Thanks so much for the explanation. I had about 15 problems to do and I did all of them tonight. I feel confident in my answers...I am so relieved that you left a really well-written example for me to follow, it made my other ones a breeze, and I feel like I really understand the concept now.

I do have a question though...I've been reading that a complex function is analytic if the Cauchy-Riemann equations are satisfied...exactly what does it mean to be analytic? Does that mean that a derivative exists for a particular function for some set of points? Or is the definition more broad than that?

5. Strictly speaking "analytic" at a point means there is some neighborhood of the point in which the function is infinitely differentiable, its Taylor series about that point exists and converges in that neighborhood and, finally, that the Taylor series converges to that funtion in that neighborhood.

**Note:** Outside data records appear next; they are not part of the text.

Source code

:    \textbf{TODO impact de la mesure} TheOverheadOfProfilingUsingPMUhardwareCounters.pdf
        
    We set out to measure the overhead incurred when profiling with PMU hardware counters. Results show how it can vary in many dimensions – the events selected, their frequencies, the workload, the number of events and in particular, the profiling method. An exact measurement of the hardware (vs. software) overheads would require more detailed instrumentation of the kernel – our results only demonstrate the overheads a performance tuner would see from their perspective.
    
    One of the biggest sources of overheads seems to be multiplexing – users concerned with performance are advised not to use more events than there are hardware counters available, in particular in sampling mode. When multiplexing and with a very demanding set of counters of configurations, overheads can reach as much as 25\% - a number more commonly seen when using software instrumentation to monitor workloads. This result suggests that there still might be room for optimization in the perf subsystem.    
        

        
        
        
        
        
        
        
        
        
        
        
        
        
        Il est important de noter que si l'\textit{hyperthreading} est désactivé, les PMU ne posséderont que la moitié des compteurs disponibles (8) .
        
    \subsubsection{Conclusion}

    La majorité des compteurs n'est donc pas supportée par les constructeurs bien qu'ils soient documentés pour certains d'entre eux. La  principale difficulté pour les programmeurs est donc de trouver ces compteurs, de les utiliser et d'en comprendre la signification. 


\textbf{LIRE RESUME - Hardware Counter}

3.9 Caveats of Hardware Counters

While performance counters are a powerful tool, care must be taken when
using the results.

For functions over the real numbers that is a very strong condition. However, in the complex numbers it can be shown that all of that is true as long as the function has a continuous derivative in some neighborhood of the point.

And that entails the Cauchy-Riemann equations. For this problem, one way to do it without using the Cauchy-Riemann equations it to mimic the proof of that.

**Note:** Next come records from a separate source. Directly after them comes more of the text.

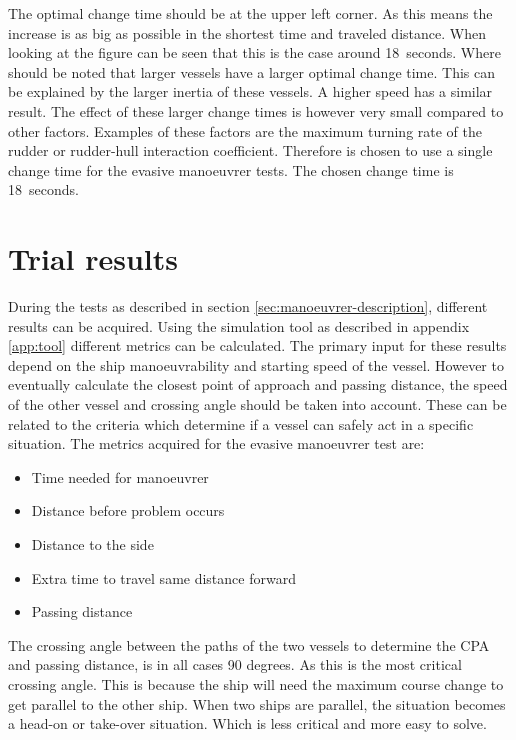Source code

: The optimal change time should be at the upper left corner. As this means the increase is as big as possible in the shortest time and traveled distance. When looking at the figure can be seen that this is the case around 18~seconds. Where should be noted that larger vessels have a larger optimal change time. This can be explained by the larger inertia of these vessels. A higher speed has a similar result. The effect of these larger change times is however very small compared to other factors. Examples of these factors are the maximum  turning rate of the rudder or rudder-hull interaction coefficient. Therefore is chosen to use a single change time for the evasive manoeuvrer tests. The chosen change time is 18~seconds.

\afterpage{\clearpage}
\newpage

\section{Trial results}
During the tests as described in section \ref{sec:manoeuvrer-description}, different results can be acquired. Using the simulation tool as described in appendix \ref{app:tool} different metrics can be calculated. The primary input for these results depend on the ship manoeuvrability and starting speed of the vessel. However to eventually calculate the closest point of approach and passing distance, the speed of the other vessel and crossing angle should be taken into account.
These can be related to the criteria which determine if a vessel can safely act in a specific situation. The metrics acquired for the evasive manoeuvrer test are:
\begin{itemize}
	\item Time needed for manoeuvrer
	\item Distance before problem occurs
	\item Distance to the side
	\item Extra time to travel same distance forward
	\item Passing distance
\end{itemize}

The crossing angle between the paths of the two vessels to determine the CPA and passing distance, is in all cases 90 degrees. As this is the most critical crossing angle. This is because the ship will need the maximum course change to get parallel to the other ship. When two ships are parallel, the situation becomes a head-on or take-over situation. Which is less critical and more easy to solve.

If f Is differentiable at, say, $z_0$, then the limit defining the derivative, $\lim_{h\rightarrow 0}\frac{f(z_0+h)- f(z_0)}{h}$ must exist. And that means that the limit along any path must be the same.

For functions of real numbers that is only "from the left" or "from the right" and depends only on whether h is positive or negative. But the complex plane is two dimensional so there are many possible "paths". Two are particularly simple:

1) Along a line parallel to the real axis. Then h is a real number. If $z_0= x_0+ iy_0$, then $z_0+ h= x_0+h+ iy_0$. $f(z_0)= \overline{z_0}= x_0- iy_0$ and $f(z_0+ h)= x_0+ h- iy_0$.
So $f(z_0+h)- f(z_0)= x_0+ h- iy_0- (x_0 - iy_0)= h$
We have $\lim_{h\rightarrow 0}\frac{f(z_0+h)- f(z_0)}{h}= \lim_{h\rightarrow 0} \frac{h}{h}= 1$

2) Along a line parallel to the imaginary axis. Then h is an imaginary number but I am going to change notation and write it as "hi" where h is again real.
Now $z_0+ hi= x_0+ i(y_0+ h)$. $f(z_0+h)- f(z_0)= x_0- i(y_0+h)- (x_0- iy_0)= -ih$.
Now $\lim_{z\rightarrow 0}\frac{f(z_0+ih)- f(z_0)}{hi}= \lim_{h\rightarrow 0}\frac{-ih}{hi}= -1$

Since those two limits are not the same the limit itself does not exist and so the function is not differentiable and not analytic.

6. Originally Posted by HallsofIvy
However, in the complex numbers it can be shown that all of that is true as long as the function has a continuous derivative in some neighborhood of the point.
It is even better than that! If $f$ is differenciable on an open disk it automatically is analytic on that disk.
Thus, you do not even need continous derivatives!

7. Gosh guys, thanks a lot for all that info! It makes me love math even more. I can't wait to start my analysis classes after this semester!